*** Provided records ***

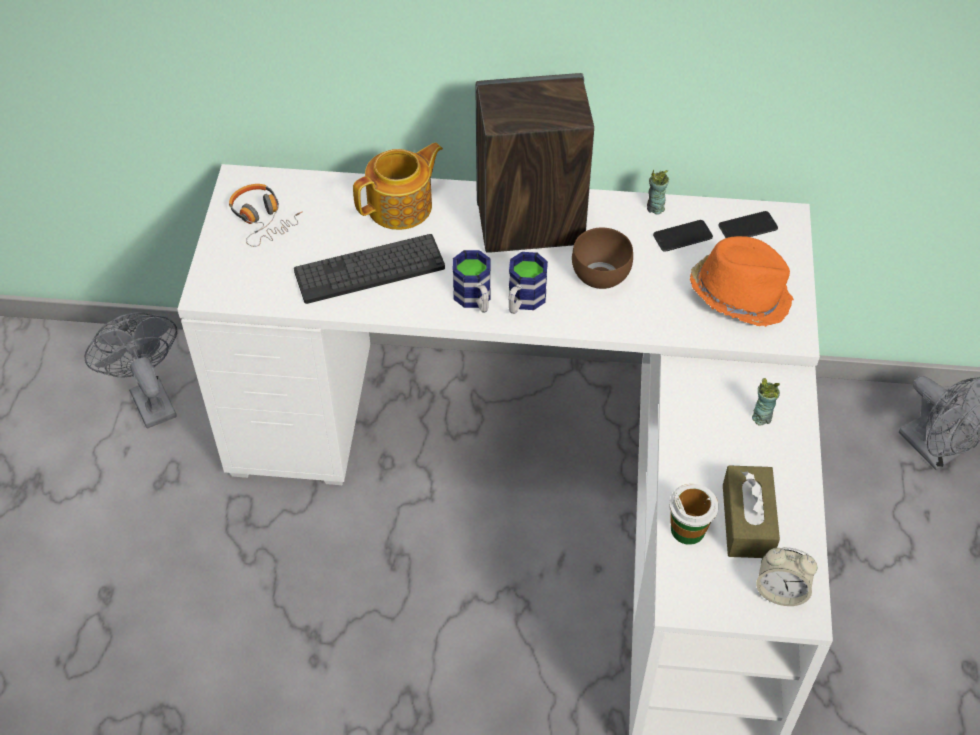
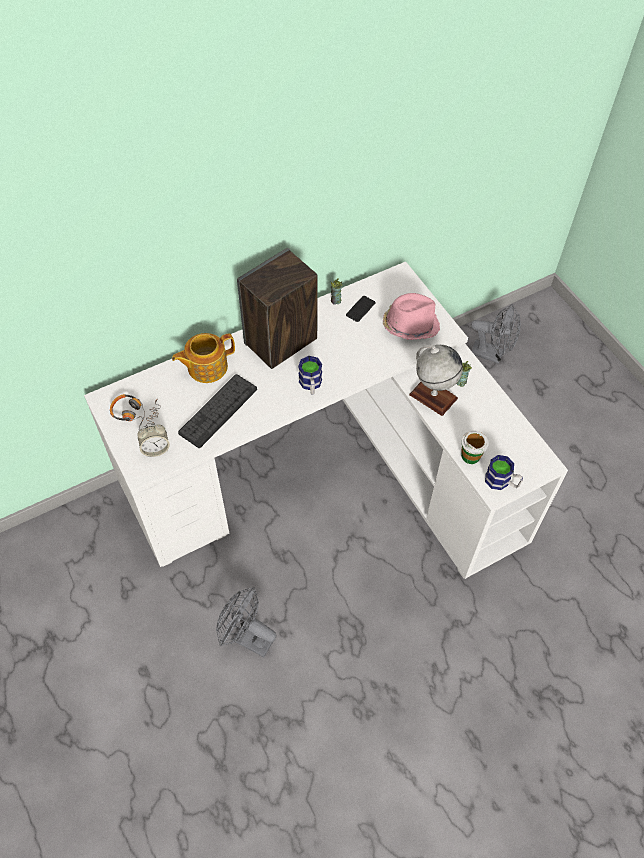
camera: 35 degrees left, 5 degrees up
(149, 398) = (80, 551): grey fan -> grey fan (247, 637)
(401, 206) = (206, 367): teapot -> teapot turned 135 degrees counterclockwise
(475, 300) = (286, 397): mug -> mug (502, 482)
(601, 278) = (339, 352): brown bowl -> none
(699, 414) = (433, 396): none -> globe
(739, 294) = (409, 325): orange hat -> pink hat
(747, 227) = (387, 288): phone -> none
(747, 521) = (492, 436): brown tissue box -> none
(780, 591) = (531, 460): alarm clock -> alarm clock (155, 449)

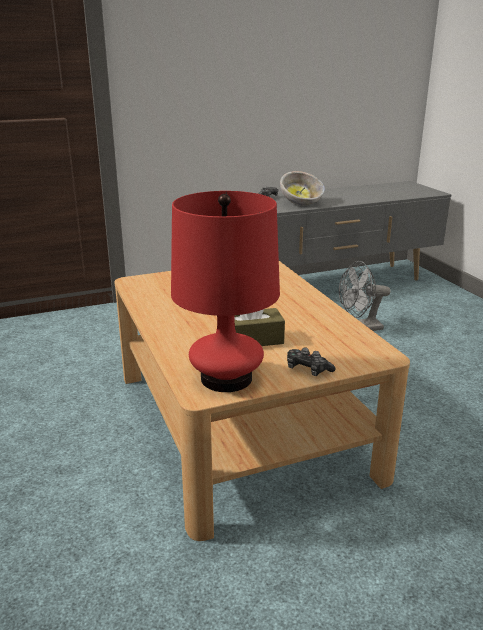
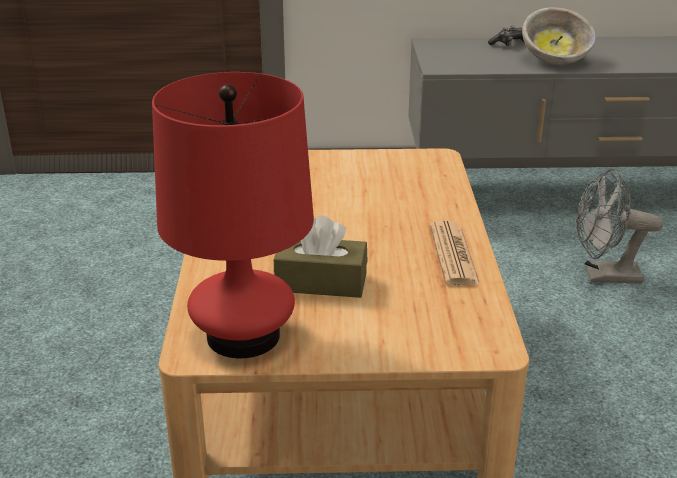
camera: 20 degrees right, 5 degrees up
(307, 369) = (363, 346): game controller -> none
(319, 312) = (453, 254): none -> newspaper

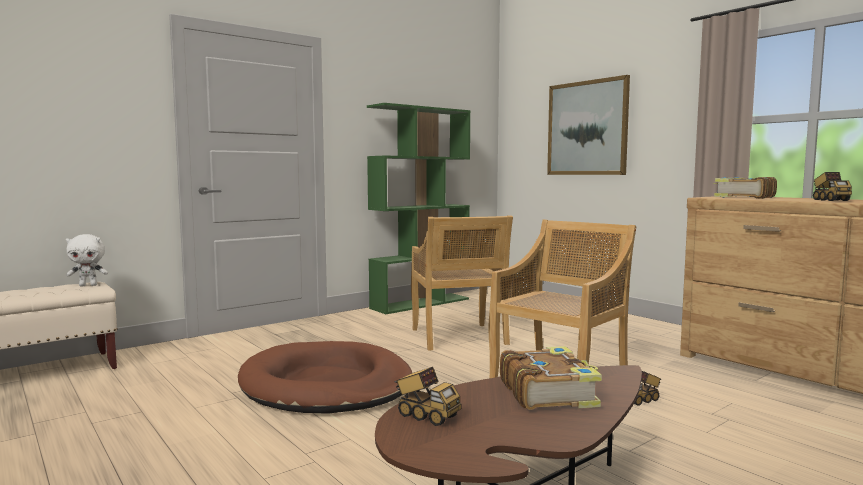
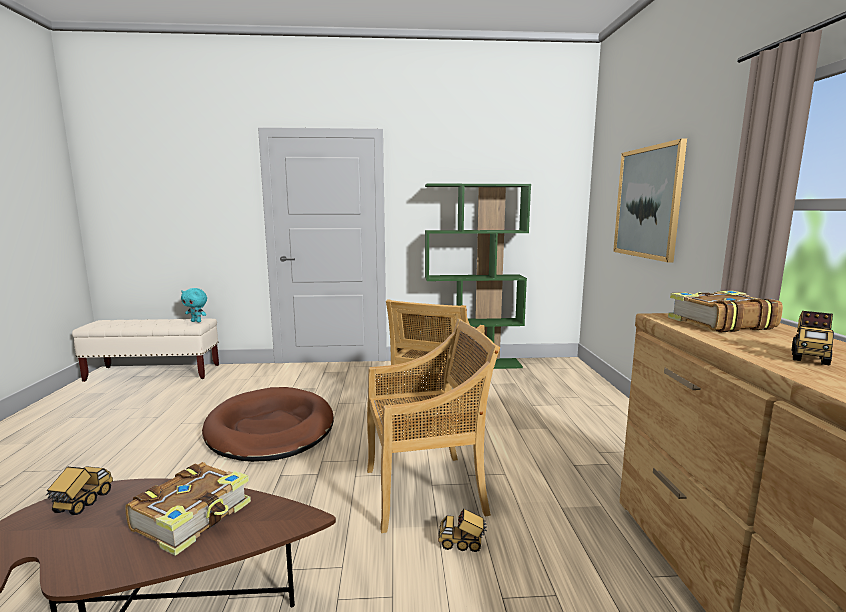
camera: 35 degrees right, 5 degrees up
(88, 285) = (196, 321): white plush toy -> turquoise plush toy
(426, 416) = (82, 503): toy truck -> toy truck turned 150 degrees counterclockwise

***

§ **Prompt**
Please print exactly the lines from the line containing "(699, 414) = (433, 396): none -> globe" through the end of the records above, both included, leaving out every picture.

§ **Exercise response**
(699, 414) = (433, 396): none -> globe
(739, 294) = (409, 325): orange hat -> pink hat
(747, 227) = (387, 288): phone -> none
(747, 521) = (492, 436): brown tissue box -> none
(780, 591) = (531, 460): alarm clock -> alarm clock (155, 449)

camera: 20 degrees right, 5 degrees up
(307, 369) = (363, 346): game controller -> none
(319, 312) = (453, 254): none -> newspaper

camera: 35 degrees right, 5 degrees up
(88, 285) = (196, 321): white plush toy -> turquoise plush toy
(426, 416) = (82, 503): toy truck -> toy truck turned 150 degrees counterclockwise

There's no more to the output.